_Reading text_
Answering bots yap on how much the company values your business, then apologizes for your inconvenience, warns you to pay attention as “their options have recently changed,” flings you back into menu and puts you on hold, prisoner to whatever God awful sound mix they choose or even worse, subjects you to loud, non-stop sell about new products and services. If you do fall for their suggestion to leave a “call-back number,” sometime in the future you may (or may not) receive a call from a robot who will fling you back into the menu options.
If i could track down a CEO, sit him/her in a straight-backed chair, and tell him what we want, here’s what I’d say:
- Hire enough people to man the phone lines.
- Hire employees who have some slight interest in people.
- Impress on them that they are the face and voice of the company.
- Get rid of those auto-answering, robocalling, menu-driven, “Customer Service” lines and put a person behind the desk.
- Stop lying about your “recently changed menu options.” We know that you don’t want us to keep pressing “0” in hopes that we’ll reach a human.
- Kill the, “We are currently experiencing higher-than-normal call volumes.” Just hire enough people to man the phone lines!
Here’s my new favorite New York Time’s recipe:
Curried red lentils with sweet potatoes and spinach
- 3 tablespoons olive oil or coconut oil
- 2 medium sweet potatoes, peeled and cut into 3/4-inch cubes
- 1 medium yellow onion, chopped
- 2 tablespoons Thai red curry paste
- 3 garlic cloves, minced
- 1 tablespoon grated ginger
- 1 seeded serrano chile, minced
- 1 teaspoon ground turmeric
- 1 cup red lentils, rinsed
- 4 cups chicken stock
- 2 teaspoons kosher salt, plus more to taste
- 1 (13-ounce) can full-fat coconut milk
- 1 (4- to 5-ounce) bag baby spinach
- 1 lime, juiced
- Garnish with chopped cilantro, toasted unsweetened coconut flakes
In a Dutch oven or pot, heat 2 tablespoons olive oil over medium-high. Add the sweet potatoes and cook, stirring occasionally, until browned all over, 5 to 7 minutes. Transfer the browned sweet potatoes to a plate and set aside.
Add the remaining 1 tablespoon olive oil to the pot and set the heat to medium-low. Add the onion and cook, stirring occasionally, until translucent, 4 to 6 minutes. Add the curry paste, garlic, ginger, chile and turmeric, and cook until fragrant, about 1 minute.
Add the lentils, stock, salt and browned sweet potatoes to the pot and bring to a boil over high. Lower the heat and simmer, uncovered, stirring occasionally, until the lentils are just tender, 20 to 25 minutes.
Add the coconut milk and simmer, stirring occasionally, until the liquid has reduced and the lentils are creamy and falling apart, 15 to 20 minutes.
Add the spinach and stir until just wilted, 2 to 3 minutes. Off the heat, stir in the lime juice and season with salt to taste. Garnish with cilantro and coconut flakes.

_Excerpted records_

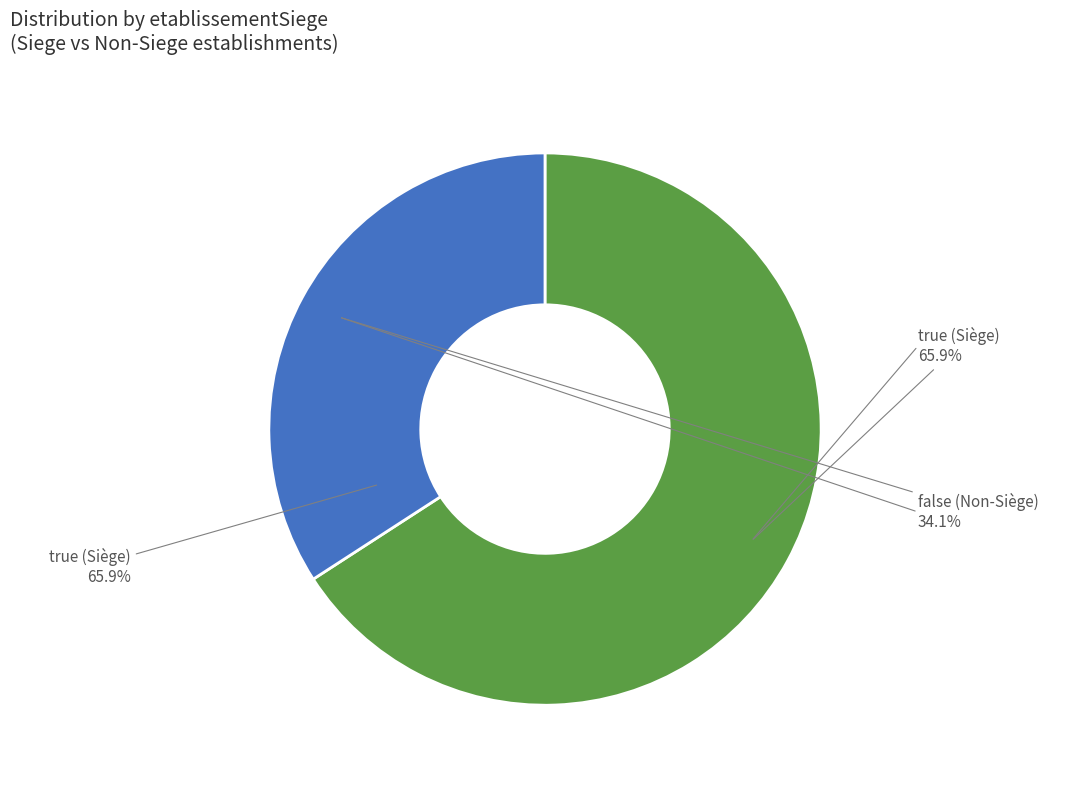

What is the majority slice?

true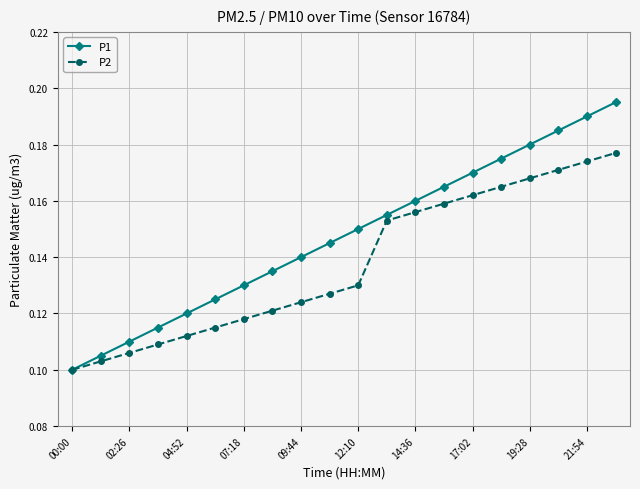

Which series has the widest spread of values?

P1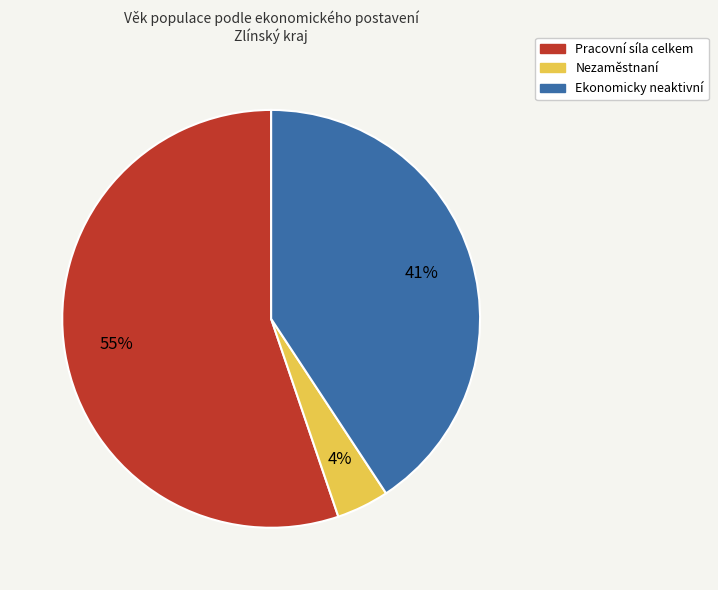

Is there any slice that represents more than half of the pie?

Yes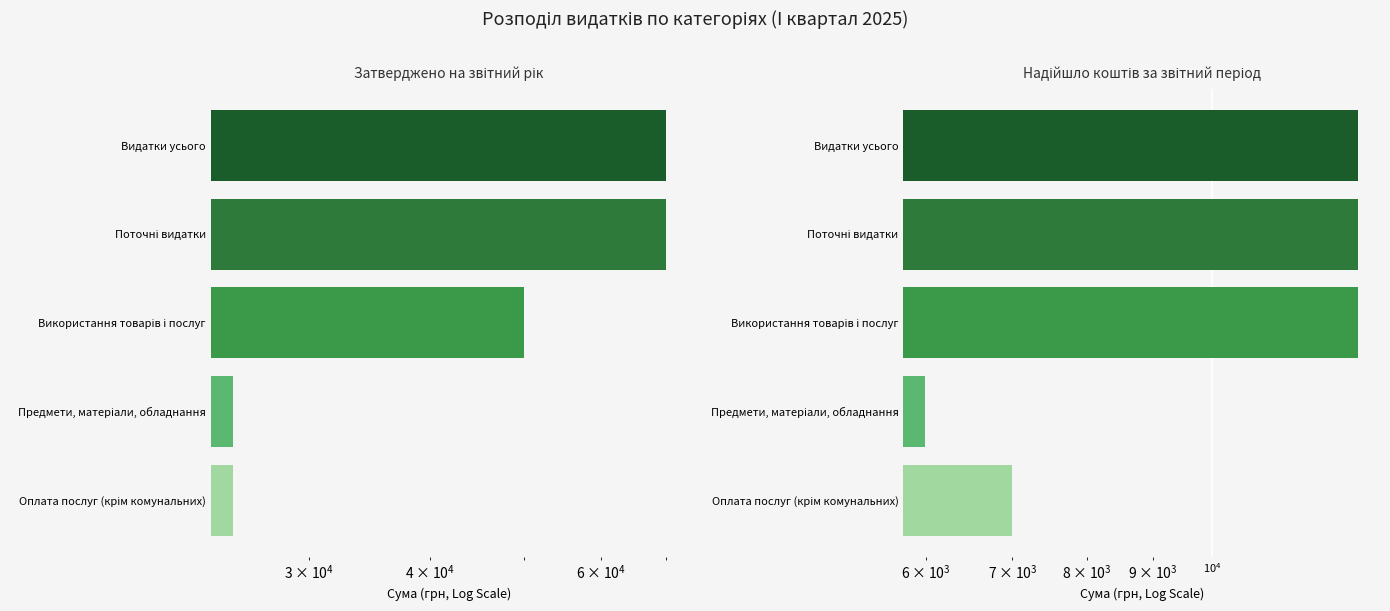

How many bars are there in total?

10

==

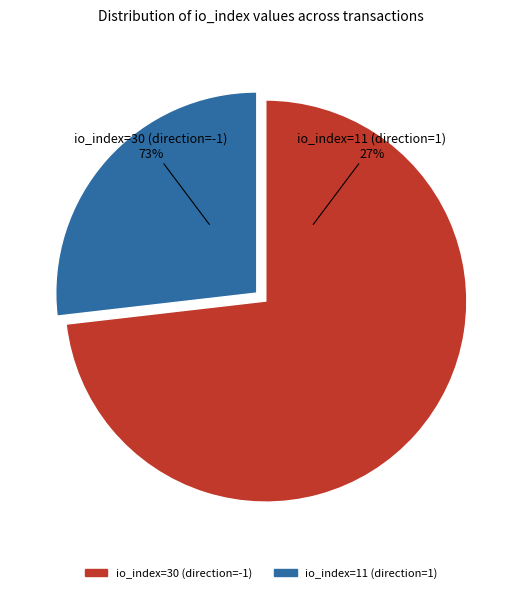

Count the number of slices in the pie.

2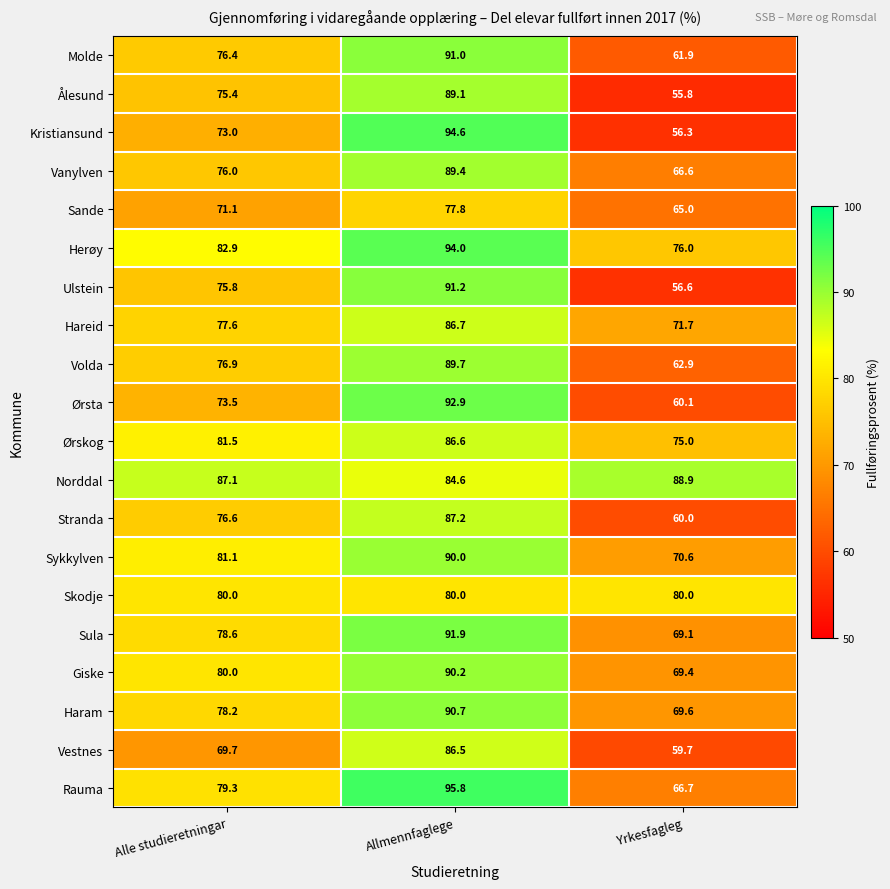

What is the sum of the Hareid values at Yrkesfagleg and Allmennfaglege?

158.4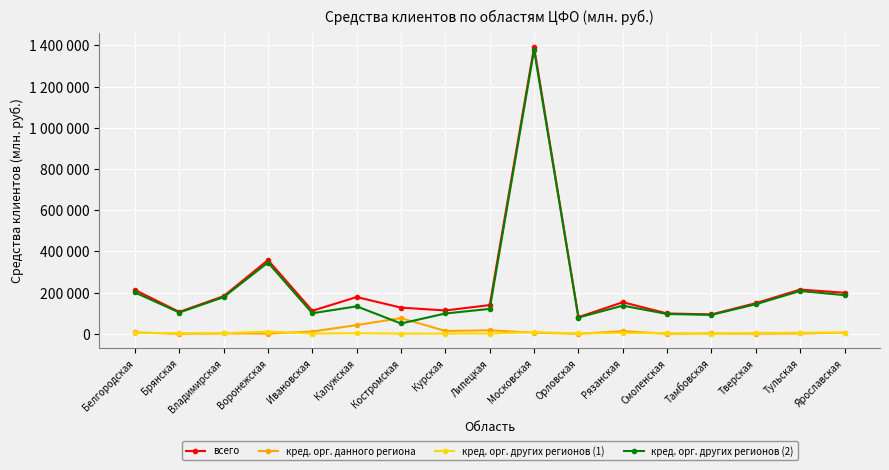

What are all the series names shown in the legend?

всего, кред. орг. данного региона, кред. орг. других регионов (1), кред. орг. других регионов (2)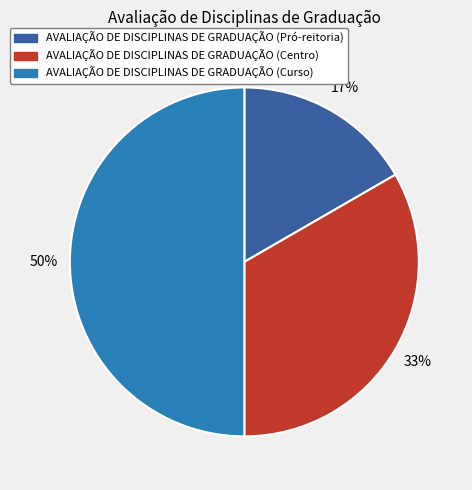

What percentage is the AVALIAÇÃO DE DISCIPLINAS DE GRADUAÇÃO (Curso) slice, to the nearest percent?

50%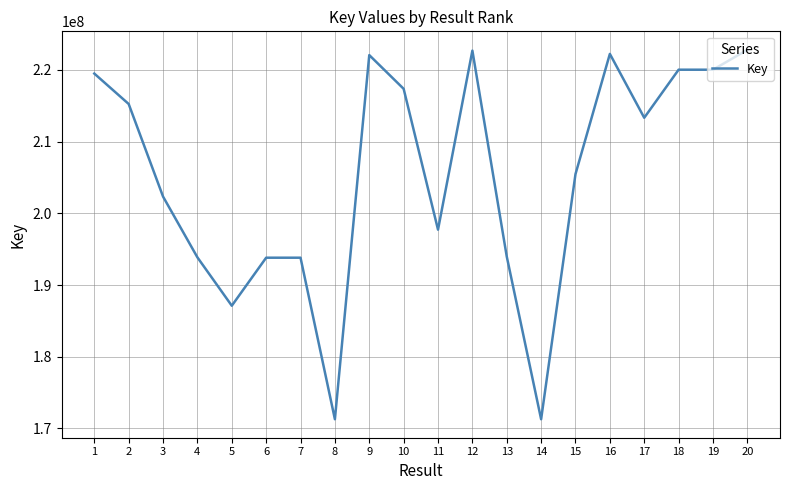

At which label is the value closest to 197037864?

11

_Problem statement_
Switch "straight-backed chair" to "folding chair" and give the blog post again from "Answering bots yap" up to and including "of the company.".

_Result of the task_
Answering bots yap on how much the company values your business, then apologizes for your inconvenience, warns you to pay attention as “their options have recently changed,” flings you back into menu and puts you on hold, prisoner to whatever God awful sound mix they choose or even worse, subjects you to loud, non-stop sell about new products and services. If you do fall for their suggestion to leave a “call-back number,” sometime in the future you may (or may not) receive a call from a robot who will fling you back into the menu options.
If i could track down a CEO, sit him/her in a folding chair, and tell him what we want, here’s what I’d say:
- Hire enough people to man the phone lines.
- Hire employees who have some slight interest in people.
- Impress on them that they are the face and voice of the company.